▶ PROBLEM REQUIREMENTS:
Extract the full listing verbatim and drop any pictures from your copy.

▶ PROVIDED ENTRIES:
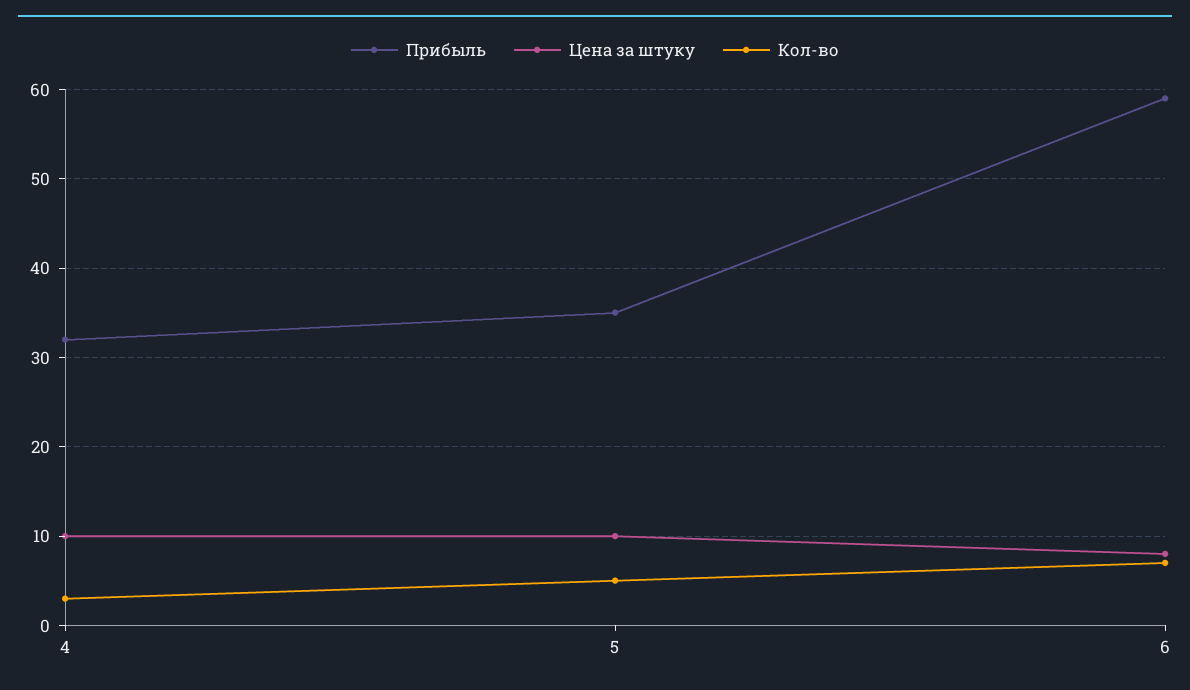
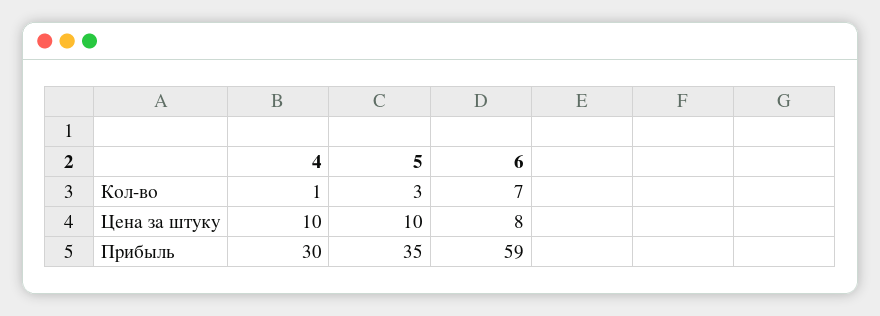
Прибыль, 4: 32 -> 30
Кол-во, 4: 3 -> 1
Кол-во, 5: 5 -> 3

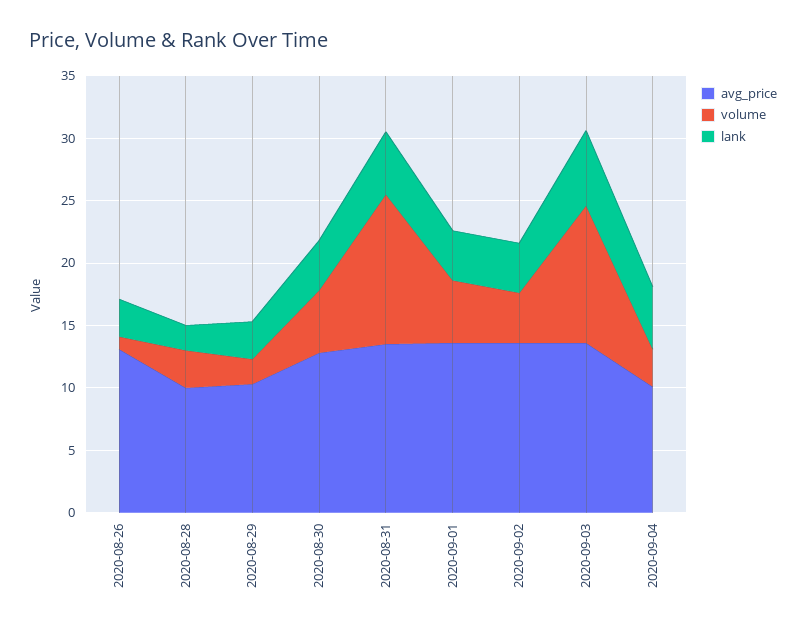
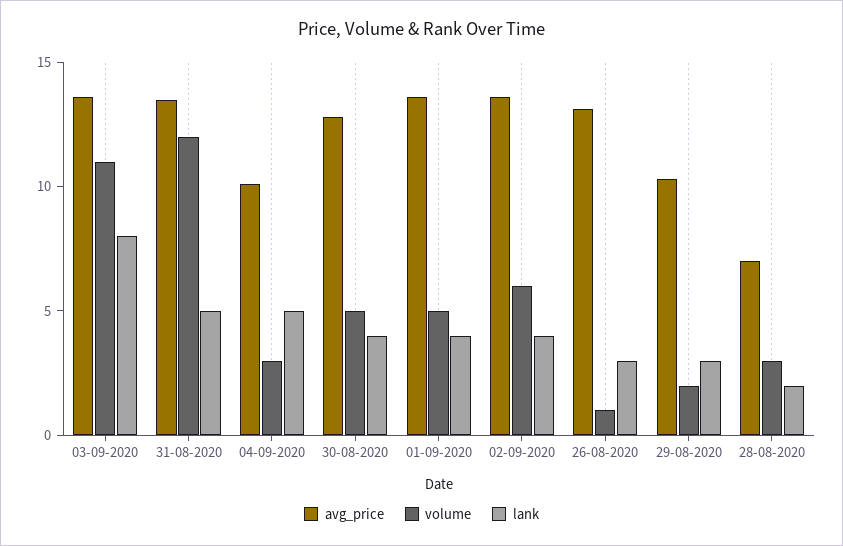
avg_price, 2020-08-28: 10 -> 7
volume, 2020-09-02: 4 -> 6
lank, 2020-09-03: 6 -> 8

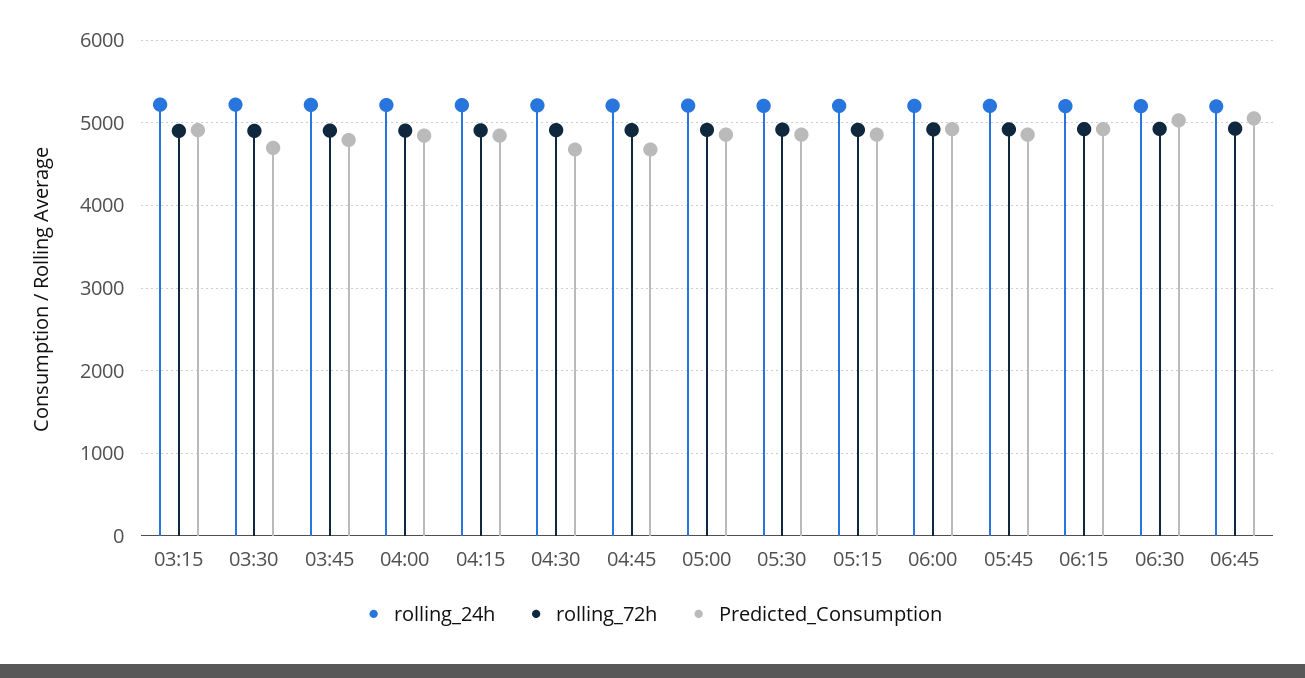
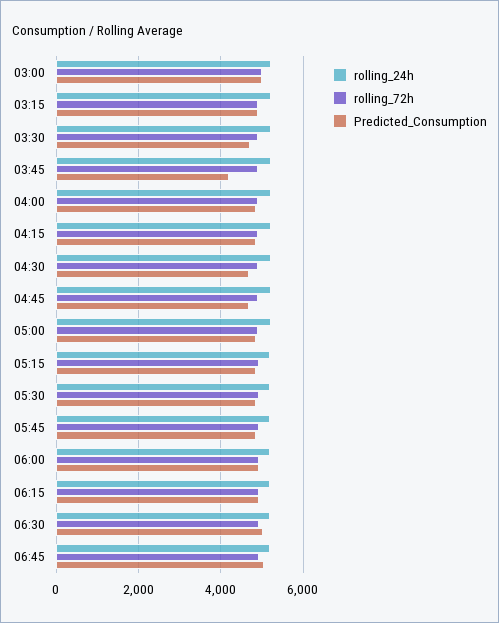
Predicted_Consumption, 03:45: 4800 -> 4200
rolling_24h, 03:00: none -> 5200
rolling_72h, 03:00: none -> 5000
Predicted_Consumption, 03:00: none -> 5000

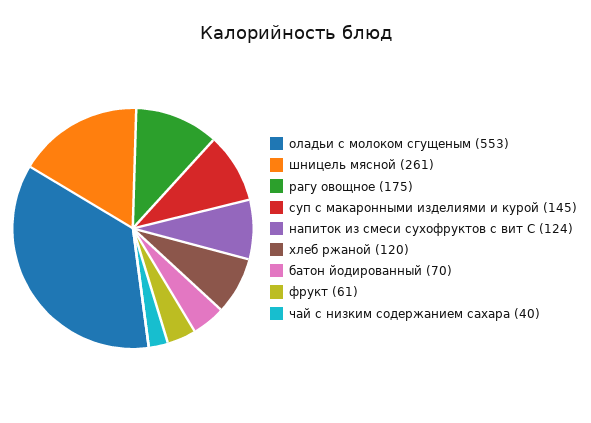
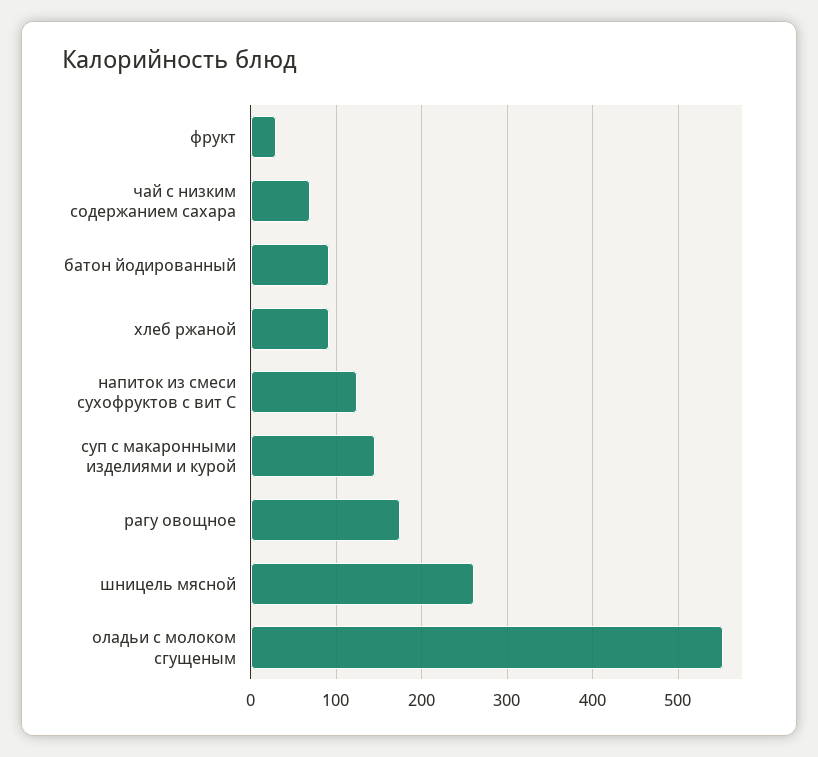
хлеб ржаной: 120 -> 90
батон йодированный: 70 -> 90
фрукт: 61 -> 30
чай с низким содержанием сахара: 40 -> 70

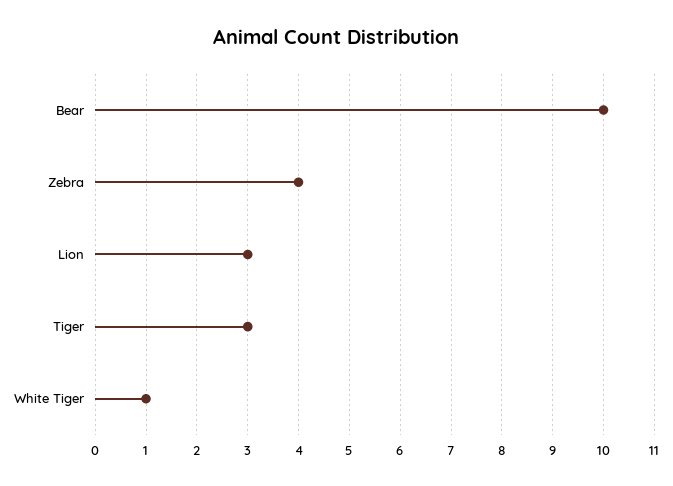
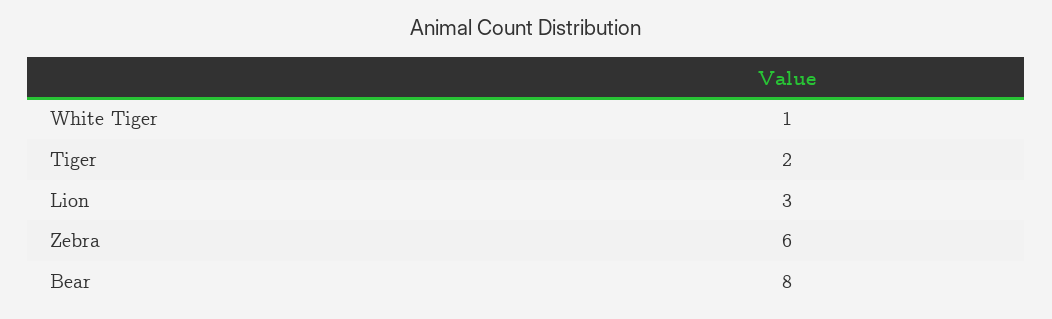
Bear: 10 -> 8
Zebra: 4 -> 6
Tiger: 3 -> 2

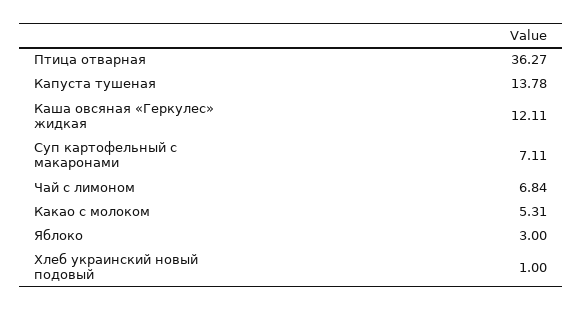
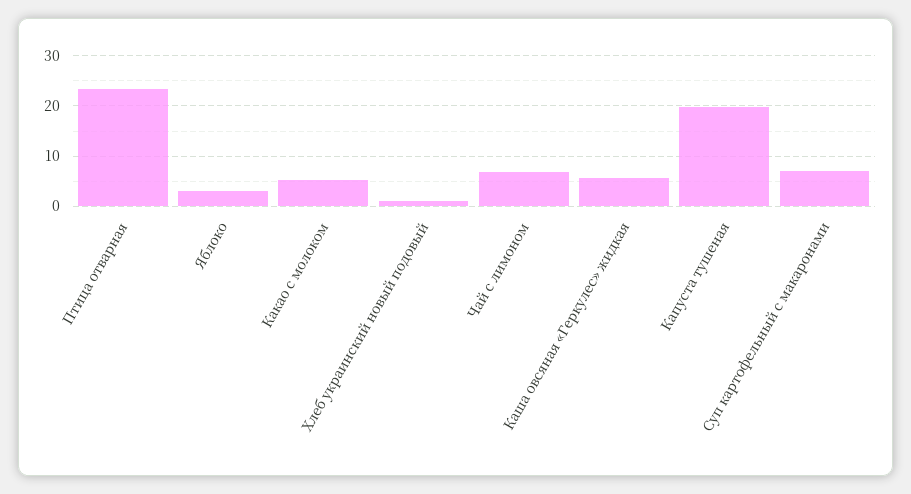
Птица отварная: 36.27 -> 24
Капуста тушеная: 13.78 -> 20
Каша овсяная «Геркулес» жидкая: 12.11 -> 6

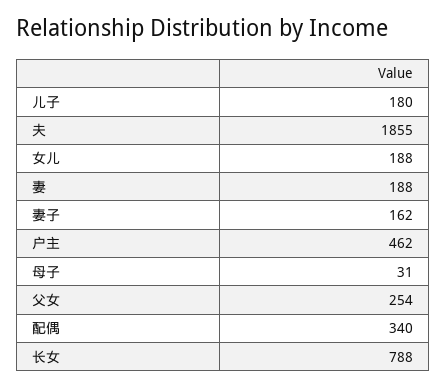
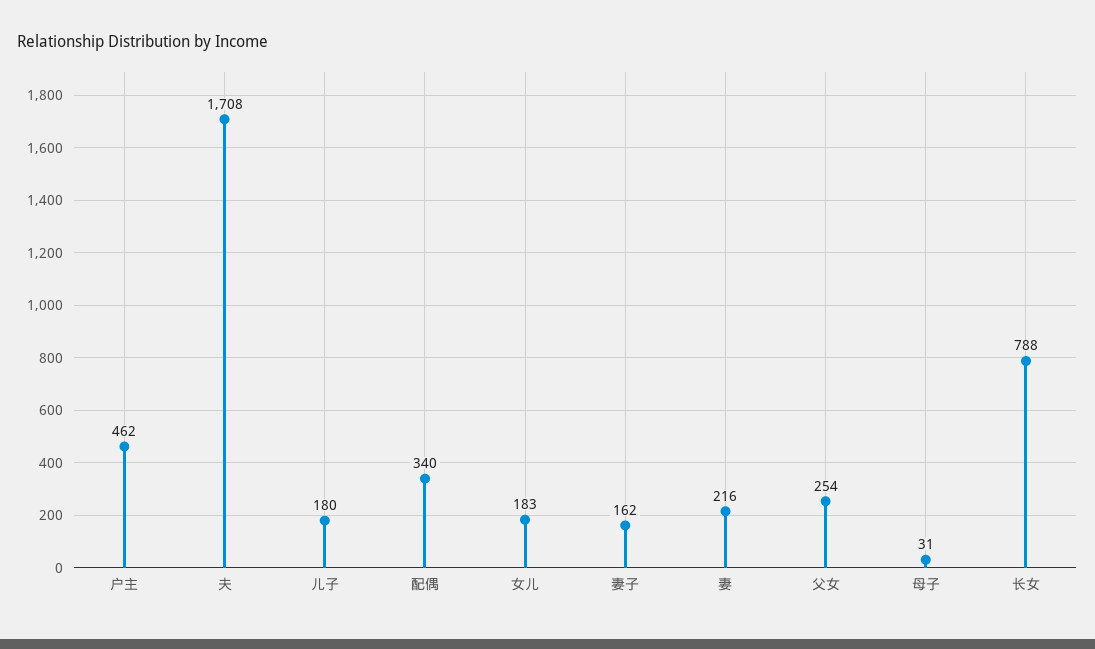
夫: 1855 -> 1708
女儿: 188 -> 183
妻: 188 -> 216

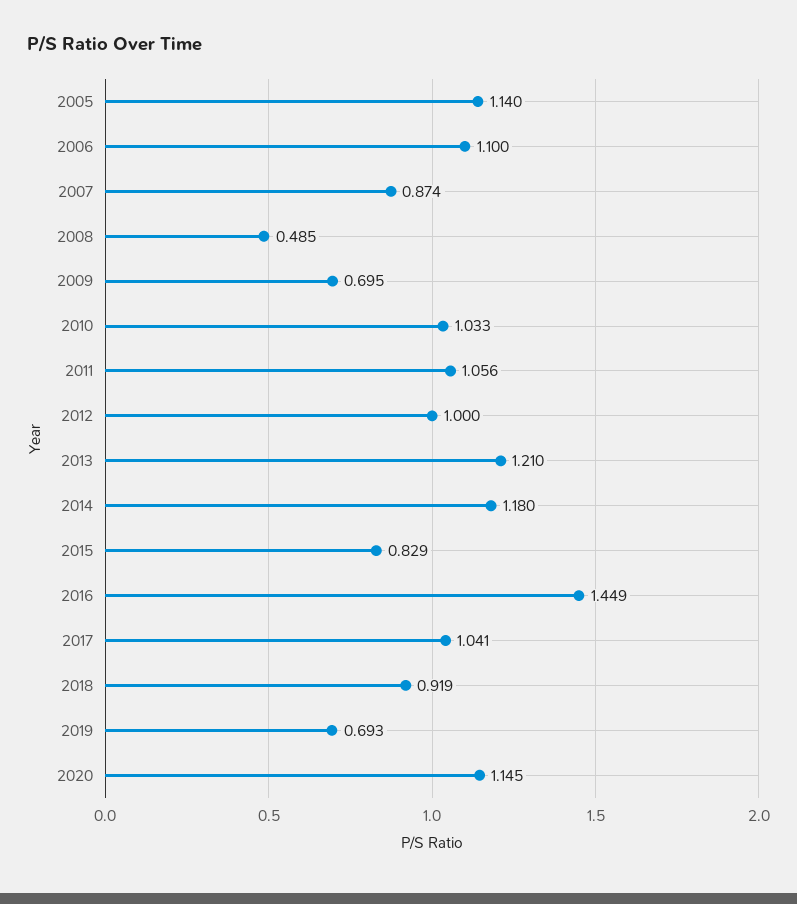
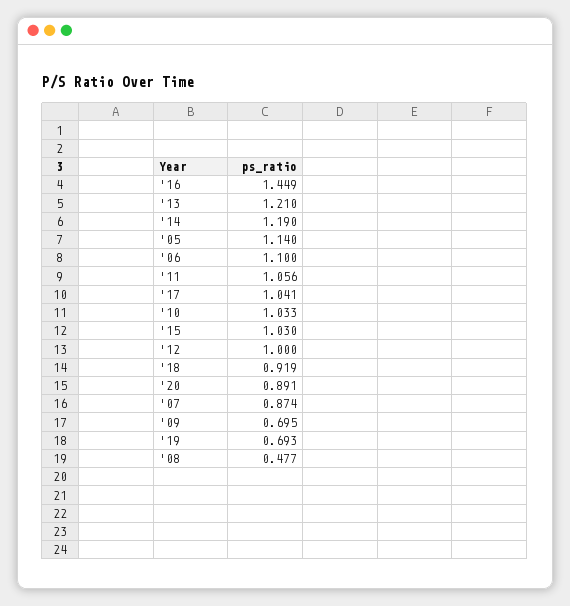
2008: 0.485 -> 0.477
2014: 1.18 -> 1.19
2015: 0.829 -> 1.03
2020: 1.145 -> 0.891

▶ RESPONSE TO THIS TASK:
Прибыль, 4: 32 -> 30
Кол-во, 4: 3 -> 1
Кол-во, 5: 5 -> 3

avg_price, 2020-08-28: 10 -> 7
volume, 2020-09-02: 4 -> 6
lank, 2020-09-03: 6 -> 8

Predicted_Consumption, 03:45: 4800 -> 4200
rolling_24h, 03:00: none -> 5200
rolling_72h, 03:00: none -> 5000
Predicted_Consumption, 03:00: none -> 5000

хлеб ржаной: 120 -> 90
батон йодированный: 70 -> 90
фрукт: 61 -> 30
чай с низким содержанием сахара: 40 -> 70

Bear: 10 -> 8
Zebra: 4 -> 6
Tiger: 3 -> 2

Птица отварная: 36.27 -> 24
Капуста тушеная: 13.78 -> 20
Каша овсяная «Геркулес» жидкая: 12.11 -> 6

夫: 1855 -> 1708
女儿: 188 -> 183
妻: 188 -> 216

2008: 0.485 -> 0.477
2014: 1.18 -> 1.19
2015: 0.829 -> 1.03
2020: 1.145 -> 0.891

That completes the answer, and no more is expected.